Developers win Udny Green housing appeal

Developers have successfully appealed after housing plans at Udny Green were turned down.

Claymore Homes challenged Aberdeenshire Council’s decision to refuse a nine-house project on land to the east of the primary school.

The proposals were in place of six previously approved as part of a development of 15 houses. They were given the go-ahead in relation to the scheme in October, 2006.

Following a site visit in June, Scottish Government Reporter Philip Hutchinson has allowed the appeal and granted full permission, subject to 12 conditions.

The housing application was rejected in March this year.

It was deferred at a meeting of Formartine Area Committee in November last year for the Udny Green Design Brief to be amended and the community council to be formally consulted on the brief.

It was further deferred by the committee in January when members did not agree the design brief.
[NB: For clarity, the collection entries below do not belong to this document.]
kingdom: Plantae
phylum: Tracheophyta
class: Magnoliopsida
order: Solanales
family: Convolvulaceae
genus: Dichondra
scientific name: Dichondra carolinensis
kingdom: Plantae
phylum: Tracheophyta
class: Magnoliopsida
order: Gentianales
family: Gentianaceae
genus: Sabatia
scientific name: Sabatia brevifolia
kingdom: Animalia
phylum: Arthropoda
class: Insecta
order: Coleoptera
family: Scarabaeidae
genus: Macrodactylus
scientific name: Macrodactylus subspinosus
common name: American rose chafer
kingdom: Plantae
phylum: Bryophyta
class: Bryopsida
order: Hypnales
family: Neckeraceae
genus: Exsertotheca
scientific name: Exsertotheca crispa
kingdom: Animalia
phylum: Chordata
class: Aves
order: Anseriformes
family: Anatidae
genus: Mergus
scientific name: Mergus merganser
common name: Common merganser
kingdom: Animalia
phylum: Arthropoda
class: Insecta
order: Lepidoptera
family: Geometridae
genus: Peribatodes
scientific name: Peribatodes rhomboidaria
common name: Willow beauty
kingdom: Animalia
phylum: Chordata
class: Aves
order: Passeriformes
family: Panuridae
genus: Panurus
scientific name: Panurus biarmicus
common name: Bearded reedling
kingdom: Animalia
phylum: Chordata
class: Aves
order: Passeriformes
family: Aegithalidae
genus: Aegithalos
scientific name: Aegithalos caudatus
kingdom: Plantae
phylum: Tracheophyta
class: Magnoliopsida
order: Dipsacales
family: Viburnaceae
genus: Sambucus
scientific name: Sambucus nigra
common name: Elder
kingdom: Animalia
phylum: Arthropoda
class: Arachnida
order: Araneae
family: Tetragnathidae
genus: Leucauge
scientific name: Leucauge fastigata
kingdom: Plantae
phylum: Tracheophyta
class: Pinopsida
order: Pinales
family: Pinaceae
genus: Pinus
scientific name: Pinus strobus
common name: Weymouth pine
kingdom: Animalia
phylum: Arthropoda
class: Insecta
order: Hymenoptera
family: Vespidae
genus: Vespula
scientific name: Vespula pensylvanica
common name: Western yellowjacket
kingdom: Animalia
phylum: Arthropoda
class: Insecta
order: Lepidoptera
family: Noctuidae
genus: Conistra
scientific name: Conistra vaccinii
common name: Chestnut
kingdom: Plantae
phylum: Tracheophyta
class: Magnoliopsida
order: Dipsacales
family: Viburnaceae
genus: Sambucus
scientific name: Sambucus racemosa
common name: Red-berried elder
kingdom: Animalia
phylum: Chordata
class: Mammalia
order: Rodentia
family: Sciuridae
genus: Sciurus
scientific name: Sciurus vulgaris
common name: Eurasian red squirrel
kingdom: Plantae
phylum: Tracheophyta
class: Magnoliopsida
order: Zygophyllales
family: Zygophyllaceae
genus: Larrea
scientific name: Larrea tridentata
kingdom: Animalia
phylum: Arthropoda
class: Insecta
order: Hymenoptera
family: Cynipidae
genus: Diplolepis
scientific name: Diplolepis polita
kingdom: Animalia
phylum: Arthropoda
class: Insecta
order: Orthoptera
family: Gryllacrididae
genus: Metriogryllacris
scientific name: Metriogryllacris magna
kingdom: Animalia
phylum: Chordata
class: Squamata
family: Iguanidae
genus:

Planning officials had recommended refusal of the application.

In his written decision, Mr Hutchinson said the key issues were whether the change of house types and an extra three properties would be consistent with the development plan, and if not, whether other material considerations justified a development plan departure or alternatively refusal on some other basis.

He stated: “In my experience it is not remotely unusual for a site’s capacity to be expressed as an approximation at development plan stage.

“This is invariably well before detailed proposals are worked up, and a little latitude is not at all unusual by the time an application is determined.

“I agree that increases from six houses to nine, or from 15 houses to 18 probably lies at the limits of reasonable flexibility.

“However, I am not convinced that those limits would be crossed to a serious extent.”

Mr Hutchinson added that the layout had “little changed” from that which already has planning permission - a row of two-storey houses down the eastern side of the development.

He said: “The position of the estate road is physically fixed, leaving no credible scope for a significantly different layout or changes to individual house sites.”

The Reporter said he found the council’s reasons for refusal “untenable”.